[Saved data entries]
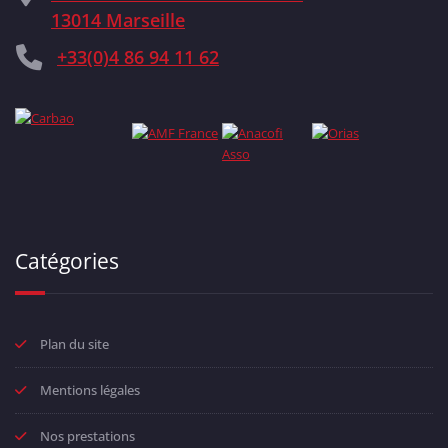
13014 Marseille
+33(0)4 86 94 11 62
Catégories
Plan du site
Mentions légales
Nos prestations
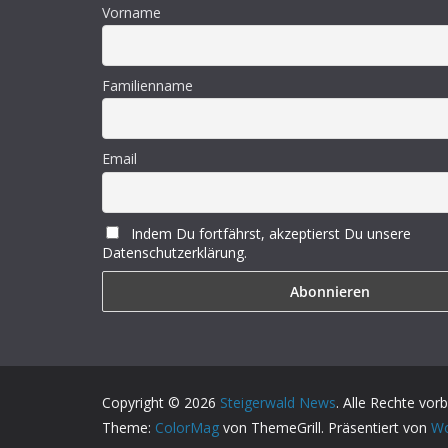
Vorname
Familienname
Email
Indem Du fortfährst, akzeptierst Du unsere
Datenschutzerklärung.
Copyright © 2026
Steigerwald News
. Alle Rechte vor
Theme:
ColorMag
von ThemeGrill. Präsentiert von
Wo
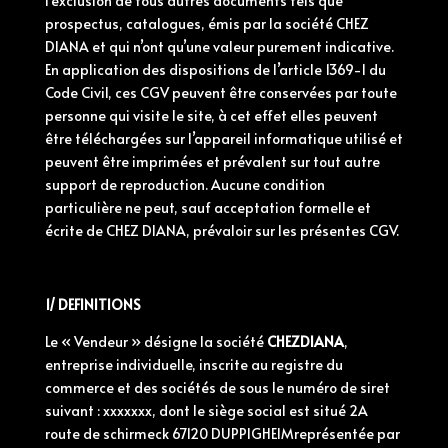
l’exclusion de tous autres documents tels que
prospectus, catalogues, émis par la société CHEZ
DIANA et qui n’ont qu’une valeur purement indicative.
En application des dispositions de l’article 1369-1 du
Code Civil, ces CGV peuvent être conservées par toute
personne qui visite le site, à cet effet elles peuvent
être téléchargées sur l’appareil informatique utilisé et
peuvent être imprimées et prévalent sur tout autre
support de reproduction. Aucune
condition
particulière ne peut, sauf acceptation formelle et
écrite de CHEZ DIANA, prévaloir sur les présentes CGV.
1/ DEFINITIONS
Le « Vendeur » désigne la société
CHEZDIANA
,
entreprise individuelle
, inscrite au registre du
commerce et des sociétés de sous le numéro de siret
suivant : xxxxxxx, dont le siège social est situé 2A
route de schirmeck 67120 DUPPIGHEIMreprésentée par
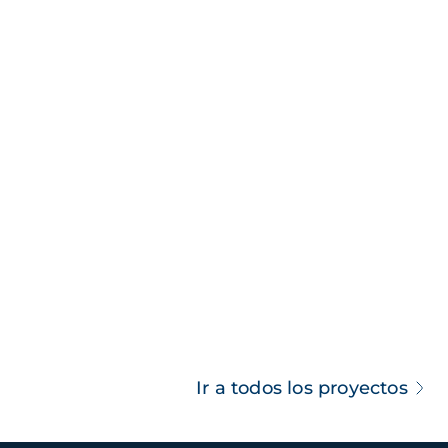
Ir a todos los proyectos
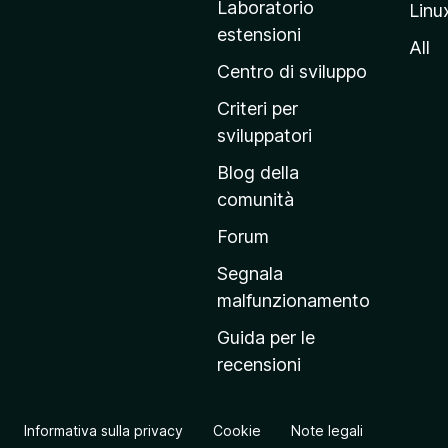
Laboratorio
Linu
i
estensioni
n
All
a
Centro di sviluppo
p
Criteri per
r
sviluppatori
i
Blog della
n
comunità
c
i
Forum
p
Segnala
a
malfunzionamento
l
Guida per le
e
recensioni
d
e
l
Informativa sulla privacy
Cookie
Note legali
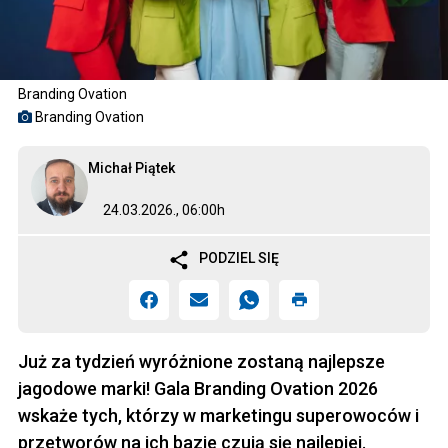
Branding Ovation
Branding Ovation
Michał Piątek
24.03.2026., 06:00h
PODZIEL SIĘ
Już za tydzień wyróżnione zostaną najlepsze
jagodowe marki! Gala Branding Ovation 2026
wskaże tych, którzy w marketingu superowoców i
przetworów na ich bazie czują się najlepiej.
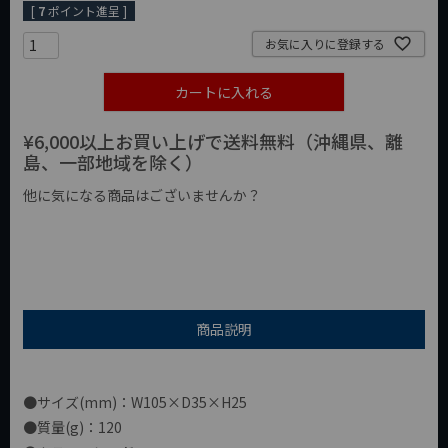
[
7
ポイント進呈 ]
お気に入りに登録する
カートに入れる
¥6,000以上お買い上げで送料無料（沖縄県、離
島、一部地域を除く）
他に気になる商品はございませんか？
¥1,000以下の商品
¥1,000台の商品
¥2,000台の商品
商品説明
●サイズ(mm)：W105×D35×H25
●質量(g)：120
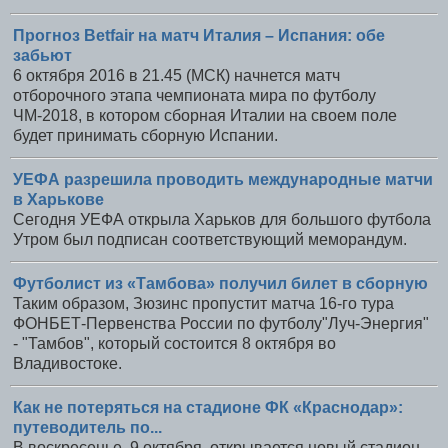
Прогноз Betfair на матч Италия – Испания: обе
забьют
6 октября 2016 в 21.45 (МСК) начнется матч
отборочного этапа чемпионата мира по футболу
ЧМ-2018, в котором сборная Италии на своем поле
будет принимать сборную Испании.
УЕФА разрешила проводить международные матчи
в Харькове
Сегодня УЕФА открыла Харьков для большого футбола
Утром был подписан соответствующий меморандум.
Футболист из «Тамбова» получил билет в сборную
Таким образом, Зюзинс пропустит матча 16-го тура
ФОНБЕТ-Первенства России по футболу"Луч-Энергия"
- "Тамбов", который состоится 8 октября во
Владивостоке.
Как не потеряться на стадионе ФК «Краснодар»:
путеводитель по...
В воскресенье, 9 октября, открывается новый стадион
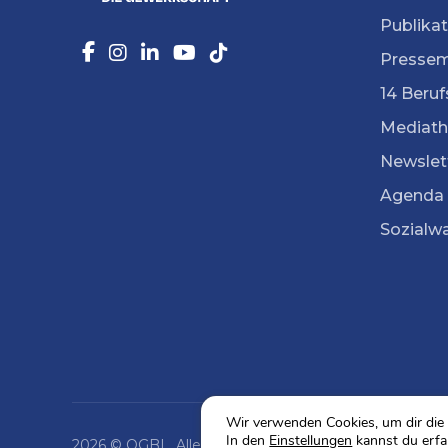
Publika
Pressem
14 Beruf
Mediath
Newslet
Agenda
Sozialw
Wir verwenden Cookies, um dir die 
In den
Einstellungen
kannst du erfa
2026 © OGBL. Alle Rechte vorbehalten.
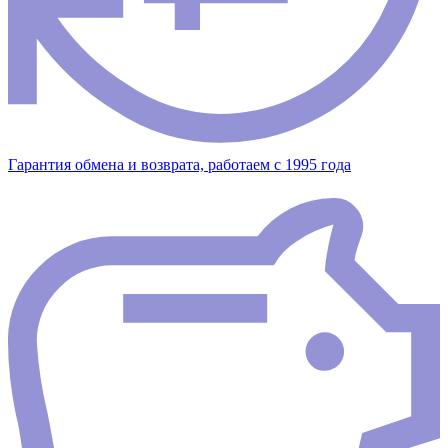
Гарантия обмена и возврата, работаем с 1995 года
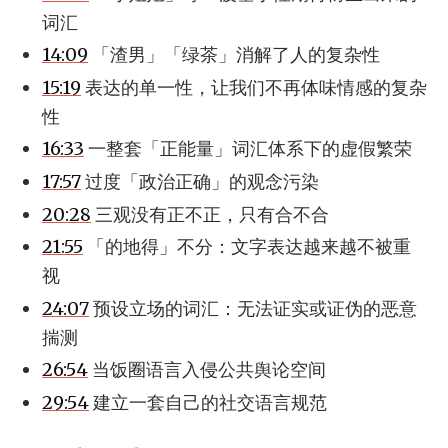
词汇
14:09
「渣男」「绿茶」消解了人的复杂性
15:19
表达的单一性，让我们不再体味情感的复杂
性
16:33
一整套「正能量」词汇体系下的虚假繁荣
17:57
过度「政治正确」的观念污染
20:28
三观没有正不正，只有合不合
21:55
「的地得」不分：文字表达越来越不被重
视
24:07
预设立场的词汇：无法证实或证伪的恶意
揣测
26:54
当饭圈语言入侵公共舆论空间
29:54
建立一套自己的社交语言规范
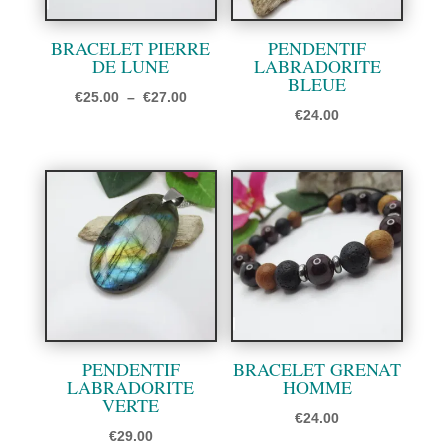
BRACELET PIERRE
PENDENTIF
DE LUNE
LABRADORITE
BLEUE
Plage
€
25.00
–
€
27.00
€
24.00
de
prix :
€25.00
à
€27.00
PENDENTIF
BRACELET GRENAT
LABRADORITE
HOMME
VERTE
€
24.00
€
29.00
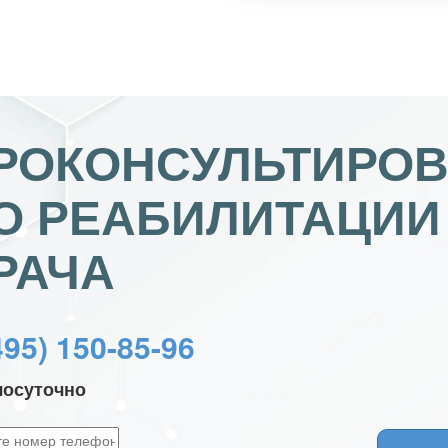
РОКОНСУЛЬТИРОВ
О РЕАБИЛИТАЦИИ
РАЧА
495) 150-85-96
лосуточно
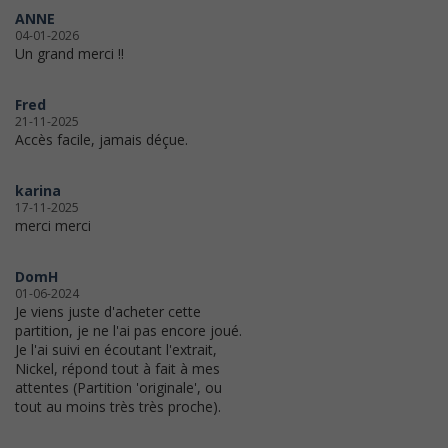
ANNE
04-01-2026
Un grand merci !!
Fred
21-11-2025
Accès facile, jamais déçue.
karina
17-11-2025
merci merci
DomH
01-06-2024
Je viens juste d'acheter cette
partition, je ne l'ai pas encore joué.
Je l'ai suivi en écoutant l'extrait,
Nickel, répond tout à fait à mes
attentes (Partition 'originale', ou
tout au moins très très proche).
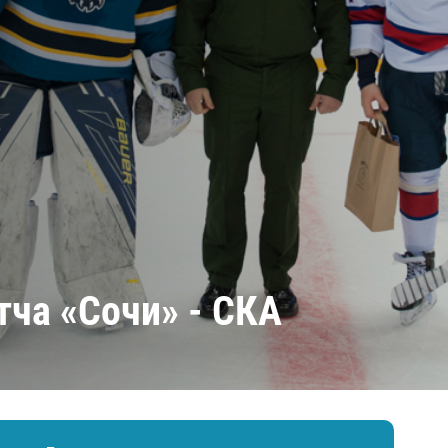
Амур
Барыс
Салават Юлаев
Сибирь
тча «Сочи» - СКА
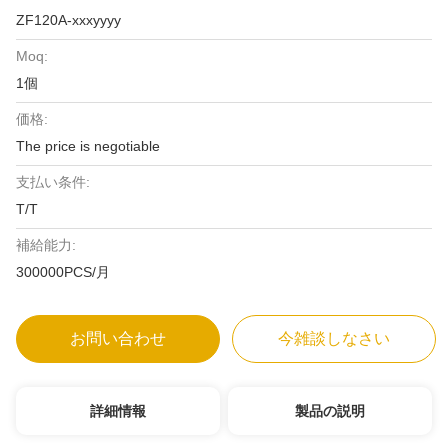
ZF120A-xxxyyyy
Moq:
1個
価格:
The price is negotiable
支払い条件:
T/T
補給能力:
300000PCS/月
お問い合わせ
今雑談しなさい
詳細情報
製品の説明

■ EXERCISE GOAL ■
Give the text lines from all the records above as one numbered list, skipping blank lines and leaving out the pictures.

■ PROBLEM SOLUTION ■
1. 13014 Marseille
2. +33(0)4 86 94 11 62
3. Catégories
4. Plan du site
5. Mentions légales
6. Nos prestations
7. Vorname
8. Familienname
9. Email
10. Indem Du fortfährst, akzeptierst Du unsere
11. Datenschutzerklärung.
12. Copyright © 2026
13. Steigerwald News
14. . Alle Rechte vor
15. Theme:
16. ColorMag
17. von ThemeGrill. Präsentiert von
18. Wo
19. l’exclusion de tous autres documents tels que
20. prospectus, catalogues, émis par la société CHEZ
21. DIANA et qui n’ont qu’une valeur purement indicative.
22. En application des dispositions de l’article 1369-1 du
23. Code Civil, ces CGV peuvent être conservées par toute
24. personne qui visite le site, à cet effet elles peuvent
25. être téléchargées sur l’appareil informatique utilisé et
26. peuvent être imprimées et prévalent sur tout autre
27. support de reproduction. Aucune
28. condition
29. particulière ne peut, sauf acceptation formelle et
30. écrite de CHEZ DIANA, prévaloir sur les présentes CGV.
31. 1/ DEFINITIONS
32. Le « Vendeur » désigne la société
33. CHEZDIANA
34. ,
35. entreprise individuelle
36. , inscrite au registre du
37. commerce et des sociétés de sous le numéro de siret
38. suivant : xxxxxxx, dont le siège social est situé 2A
39. route de schirmeck 67120 DUPPIGHEIMreprésentée par
40. Ir a todos los proyectos
41. Laboratorio
42. Linu
43. i
44. estensioni
45. n
46. All
47. a
48. Centro di sviluppo
49. p
50. Criteri per
51. r
52. sviluppatori
53. i
54. Blog della
55. n
56. comunità
57. c
58. i
59. Forum
60. p
61. Segnala
62. a
63. malfunzionamento
64. l
65. Guida per le
66. e
67. recensioni
68. d
69. e
70. l
71. Informativa sulla privacy
72. Cookie
73. Note legali
74. Branding Ovation
75. Branding Ovation
76. Michał Piątek
77. 24.03.2026., 06:00h
78. PODZIEL SIĘ
79. Już za tydzień wyróżnione zostaną najlepsze
80. jagodowe marki! Gala Branding Ovation 2026
81. wskaże tych, którzy w marketingu superowoców i
82. przetworów na ich bazie czują się najlepiej.
83. [
84. 7
85. ポイント進呈 ]
86. お気に入りに登録する
87. カートに入れる
88. ¥6,000以上お買い上げで送料無料（沖縄県、離
89. 島、一部地域を除く）
90. 他に気になる商品はございませんか？
91. ¥1,000以下の商品
92. ¥1,000台の商品
93. ¥2,000台の商品
94. 商品説明
95. ●サイズ(mm)：W105×D35×H25
96. ●質量(g)：120
97. Прогноз Betfair на матч Италия – Испания: обе
98. забьют
99. 6 октября 2016 в 21.45 (МСК) начнется матч
100. отборочного этапа чемпионата мира по футболу
101. ЧМ-2018, в котором сборная Италии на своем поле
102. будет принимать сборную Испании.
103. УЕФА разрешила проводить международные матчи
104. в Харькове
105. Сегодня УЕФА открыла Харьков для большого футбола
106. Утром был подписан соответствующий меморандум.
107. Футболист из «Тамбова» получил билет в сборную
108. Таким образом, Зюзинс пропустит матча 16-го тура
109. ФОНБЕТ-Первенства России по футболу"Луч-Энергия"
110. - "Тамбов", который состоится 8 октября во
111. Владивостоке.
112. Как не потеряться на стадионе ФК «Краснодар»:
113. путеводитель по...
114. В воскресенье, 9 октября, открывается новый стадион
115. Publika
116. Pressem
117. 14 Beruf
118. Mediath
119. Newslet
120. Agenda
121. Sozialw
122. Wir verwenden Cookies, um dir die 
123. In den
124. Einstellungen
125. kannst du erfa
126. 2026 © OGBL. Alle Rechte vorbehalten.
127. Гарантия обмена и возврата, работаем с 1995 года
128. 词汇
129. 14:09
130. 「渣男」「绿茶」消解了人的复杂性
131. 15:19
132. 表达的单一性，让我们不再体味情感的复杂
133. 性
134. 16:33
135. 一整套「正能量」词汇体系下的虚假繁荣
136. 17:57
137. 过度「政治正确」的观念污染
138. 20:28
139. 三观没有正不正，只有合不合
140. 21:55
141. 「的地得」不分：文字表达越来越不被重
142. 视
143. 24:07
144. 预设立场的词汇：无法证实或证伪的恶意
145. 揣测
146. 26:54
147. 当饭圈语言入侵公共舆论空间
148. 29:54
149. 建立一套自己的社交语言规范
150. BRACELET PIERRE
151. PENDENTIF
152. DE LUNE
153. LABRADORITE
154. BLEUE
155. Plage
156. €
157. 25.00
158. –
159. €
160. 27.00
161. €
162. 24.00
163. de
164. prix :
165. €25.00
166. à
167. €27.00
168. PENDENTIF
169. BRACELET GRENAT
170. LABRADORITE
171. HOMME
172. VERTE
173. €
174. 24.00
175. €
176. 29.00
177. РОКОНСУЛЬТИРОВ
178. О РЕАБИЛИТАЦИИ
179. РАЧА
180. 495) 150-85-96
181. лосуточно
182. ANNE
183. 04-01-2026
184. Un grand merci !!
185. Fred
186. 21-11-2025
187. Accès facile, jamais déçue.
188. karina
189. 17-11-2025
190. merci merci
191. DomH
192. 01-06-2024
193. Je viens juste d'acheter cette
194. partition, je ne l'ai pas encore joué.
195. Je l'ai suivi en écoutant l'extrait,
196. Nickel, répond tout à fait à mes
197. attentes (Partition 'originale', ou
198. tout au moins très très proche).
199. Амур
200. Барыс
201. Салават Юлаев
202. Сибирь
203. тча «Сочи» - СКА
204. ZF120A-xxxyyyy
205. Moq:
206. 1個
207. 価格:
208. The price is negotiable
209. 支払い条件:
210. T/T
211. 補給能力:
212. 300000PCS/月
213. お問い合わせ
214. 今雑談しなさい
215. 詳細情報
216. 製品の説明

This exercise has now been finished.